Thanks for covering this Siun.
The ISM flickr photostream has pictures of the kind of projectile that has destroyed Tristan’s frontal lobe (what wasn’t already removed in surgery this morning).
Before firing
After firing
I’m not a religious man, but my prayers go out to this person.
He was there doing something for a good cause.
Enough of violence in this world!
There are still a few hours left to vote in the Progressive Alaska Poll:
It must come down to the scale of human faces,human empathy and opening of hearts.
Those who have been attacked,killed or had loved ones taken away to either not return or return broken and crushed again must be seen on scale of humanity.
What has befallen Palestine must be understood as being more than about where the boundaries are,who is on what piece of land or who is able to build or able to tear down. Who can inflict suffering or impose humiliation. Israel cannot/will not succeed on these terms of inhumanity.
This human scale is taken out repeatedly in this epoch of super weapons and brutally contrived means of suppression being used against unarmed and innocent civilians.
One would have hoped President Obama would have demonstrated this scale of human empathy upon becoming the American President on Jan.20th,2009 and condemned Israel for this ongoing brutal occupation conduct and for what Israel unleashed on Gaza last December 2008.
He has not.

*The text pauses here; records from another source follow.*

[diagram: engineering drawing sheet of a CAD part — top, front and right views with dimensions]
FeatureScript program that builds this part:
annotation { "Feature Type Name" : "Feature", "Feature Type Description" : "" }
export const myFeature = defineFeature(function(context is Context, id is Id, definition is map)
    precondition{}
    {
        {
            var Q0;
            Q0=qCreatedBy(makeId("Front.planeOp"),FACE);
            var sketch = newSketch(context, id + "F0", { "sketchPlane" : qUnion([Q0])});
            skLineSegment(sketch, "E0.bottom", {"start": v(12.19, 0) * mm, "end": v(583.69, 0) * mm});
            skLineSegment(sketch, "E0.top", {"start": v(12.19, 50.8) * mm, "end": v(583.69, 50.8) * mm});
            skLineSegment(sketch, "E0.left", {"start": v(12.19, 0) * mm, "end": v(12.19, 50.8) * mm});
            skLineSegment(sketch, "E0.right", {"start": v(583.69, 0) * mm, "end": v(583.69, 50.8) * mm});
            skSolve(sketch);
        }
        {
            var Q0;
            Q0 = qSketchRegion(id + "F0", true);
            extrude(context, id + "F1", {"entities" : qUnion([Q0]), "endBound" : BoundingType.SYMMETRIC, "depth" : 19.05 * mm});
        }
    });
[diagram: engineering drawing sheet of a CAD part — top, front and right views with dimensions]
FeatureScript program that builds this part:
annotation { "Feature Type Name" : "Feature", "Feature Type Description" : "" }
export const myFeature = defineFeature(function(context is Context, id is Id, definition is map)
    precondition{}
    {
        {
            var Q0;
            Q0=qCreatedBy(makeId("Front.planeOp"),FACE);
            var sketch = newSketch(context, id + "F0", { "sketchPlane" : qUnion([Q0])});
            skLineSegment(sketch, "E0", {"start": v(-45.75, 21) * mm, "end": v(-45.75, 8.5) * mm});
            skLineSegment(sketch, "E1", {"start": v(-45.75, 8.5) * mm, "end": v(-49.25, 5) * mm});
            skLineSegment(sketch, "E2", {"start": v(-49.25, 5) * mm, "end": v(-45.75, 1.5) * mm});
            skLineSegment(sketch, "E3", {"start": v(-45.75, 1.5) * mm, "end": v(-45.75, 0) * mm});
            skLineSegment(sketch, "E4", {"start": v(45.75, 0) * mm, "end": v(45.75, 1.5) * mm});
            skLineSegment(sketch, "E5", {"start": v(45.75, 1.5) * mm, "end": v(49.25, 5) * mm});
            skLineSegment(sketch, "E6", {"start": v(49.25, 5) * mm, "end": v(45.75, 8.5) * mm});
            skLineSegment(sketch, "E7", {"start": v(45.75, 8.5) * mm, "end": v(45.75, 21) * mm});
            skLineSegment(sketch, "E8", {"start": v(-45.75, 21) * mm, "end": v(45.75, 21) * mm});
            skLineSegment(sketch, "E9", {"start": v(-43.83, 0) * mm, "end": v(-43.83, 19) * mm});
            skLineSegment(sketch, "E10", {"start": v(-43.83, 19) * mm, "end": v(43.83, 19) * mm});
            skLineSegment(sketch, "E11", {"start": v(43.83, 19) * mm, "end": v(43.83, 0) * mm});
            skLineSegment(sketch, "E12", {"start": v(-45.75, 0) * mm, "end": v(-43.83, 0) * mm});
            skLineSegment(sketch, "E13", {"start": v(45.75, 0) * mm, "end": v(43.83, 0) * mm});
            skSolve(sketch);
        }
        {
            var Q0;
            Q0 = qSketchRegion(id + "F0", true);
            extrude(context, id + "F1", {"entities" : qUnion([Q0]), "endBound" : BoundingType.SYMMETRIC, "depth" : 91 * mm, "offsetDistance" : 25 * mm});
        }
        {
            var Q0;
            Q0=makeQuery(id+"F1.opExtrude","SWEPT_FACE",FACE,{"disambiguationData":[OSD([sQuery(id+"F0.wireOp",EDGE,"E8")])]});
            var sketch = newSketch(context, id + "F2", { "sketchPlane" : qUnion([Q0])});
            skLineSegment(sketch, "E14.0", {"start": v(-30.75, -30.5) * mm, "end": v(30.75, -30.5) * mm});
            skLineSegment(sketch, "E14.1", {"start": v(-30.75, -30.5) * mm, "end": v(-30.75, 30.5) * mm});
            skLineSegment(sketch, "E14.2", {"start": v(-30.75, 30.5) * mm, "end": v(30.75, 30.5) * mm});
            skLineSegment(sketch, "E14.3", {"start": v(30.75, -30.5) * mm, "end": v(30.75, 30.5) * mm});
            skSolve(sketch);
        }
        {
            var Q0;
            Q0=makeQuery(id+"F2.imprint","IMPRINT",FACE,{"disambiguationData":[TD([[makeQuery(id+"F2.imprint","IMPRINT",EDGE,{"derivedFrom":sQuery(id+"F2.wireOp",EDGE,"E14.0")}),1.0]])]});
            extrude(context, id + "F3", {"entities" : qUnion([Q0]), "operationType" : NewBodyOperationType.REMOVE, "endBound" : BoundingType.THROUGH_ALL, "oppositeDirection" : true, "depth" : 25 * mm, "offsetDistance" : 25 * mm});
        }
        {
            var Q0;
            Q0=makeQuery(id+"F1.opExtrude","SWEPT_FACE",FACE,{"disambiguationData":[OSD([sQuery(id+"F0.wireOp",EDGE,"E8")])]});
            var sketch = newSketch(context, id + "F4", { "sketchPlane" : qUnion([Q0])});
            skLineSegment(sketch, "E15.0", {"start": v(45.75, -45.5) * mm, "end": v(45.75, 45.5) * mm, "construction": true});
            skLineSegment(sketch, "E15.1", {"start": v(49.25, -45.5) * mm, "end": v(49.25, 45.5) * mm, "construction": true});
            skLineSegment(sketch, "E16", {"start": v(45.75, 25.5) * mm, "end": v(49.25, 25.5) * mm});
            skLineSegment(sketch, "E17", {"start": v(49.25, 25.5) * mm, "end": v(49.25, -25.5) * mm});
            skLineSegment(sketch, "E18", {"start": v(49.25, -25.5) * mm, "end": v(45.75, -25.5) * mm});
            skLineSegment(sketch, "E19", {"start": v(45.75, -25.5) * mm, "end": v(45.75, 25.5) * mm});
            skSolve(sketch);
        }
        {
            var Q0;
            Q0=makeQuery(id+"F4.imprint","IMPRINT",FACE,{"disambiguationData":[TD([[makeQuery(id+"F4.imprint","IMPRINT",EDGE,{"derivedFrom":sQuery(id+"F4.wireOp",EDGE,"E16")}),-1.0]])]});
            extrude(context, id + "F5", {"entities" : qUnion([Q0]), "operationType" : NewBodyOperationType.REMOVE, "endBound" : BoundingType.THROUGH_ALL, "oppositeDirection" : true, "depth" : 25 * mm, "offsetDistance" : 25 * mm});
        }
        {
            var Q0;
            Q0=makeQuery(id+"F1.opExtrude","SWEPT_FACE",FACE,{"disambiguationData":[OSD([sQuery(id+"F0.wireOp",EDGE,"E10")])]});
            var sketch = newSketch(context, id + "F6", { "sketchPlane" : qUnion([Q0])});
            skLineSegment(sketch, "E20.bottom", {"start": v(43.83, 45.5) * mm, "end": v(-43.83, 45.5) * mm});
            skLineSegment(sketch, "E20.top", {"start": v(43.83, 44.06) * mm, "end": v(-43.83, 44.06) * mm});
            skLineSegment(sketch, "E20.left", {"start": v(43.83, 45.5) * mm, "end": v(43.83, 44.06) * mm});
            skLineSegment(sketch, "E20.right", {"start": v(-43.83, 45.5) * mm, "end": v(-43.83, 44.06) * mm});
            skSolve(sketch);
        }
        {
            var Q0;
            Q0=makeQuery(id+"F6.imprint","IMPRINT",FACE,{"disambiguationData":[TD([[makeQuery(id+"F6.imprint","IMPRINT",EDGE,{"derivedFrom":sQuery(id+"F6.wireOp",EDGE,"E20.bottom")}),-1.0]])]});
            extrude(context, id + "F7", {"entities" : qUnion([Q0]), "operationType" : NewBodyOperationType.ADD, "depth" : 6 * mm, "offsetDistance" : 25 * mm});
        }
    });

It is a basic failure of human empathy.
Perhaps this incident of an innocent American being severely harmed by the IDF will prompt President Obama to find his human heart.
Unless and until many human faces and hearts are put on this infamy that has fallen on Palestine at the hand of Israeli occupation and expansive militarism little more will be possible other than more of what has now befell Tristan Anderson.
President Obama. SoS Clinton. Profiles in political courage are called for here and now.
Not political cowardice. Not this numbing moral indifference.
AIPAC must be curbed in WashingtonDC.
TelAviv made to reset Israeli criminal conduct in West Bank and Gaza. American fairplay and even handedness being subverted by undue TelAviv influence and perverse policy formulation sway must end.
TelAviv is entitled to reasonable American support. Not this rabid one sided pro TelAviv policy perversion WashingtonDC is empowering and has implemented for far too long.
Israeli/Palestinian conflict today directly a result of American failure to curb TelAviv and give Palestinians reason to not distrust or despise American diplomacy.This going back thirty years. How many more Palestinians,Israelis and indeed Tristan Andersons must suffer for this?
I’m very proud of some of the comments made here, but hoo boy! Have we got some bloodthirsty people out there!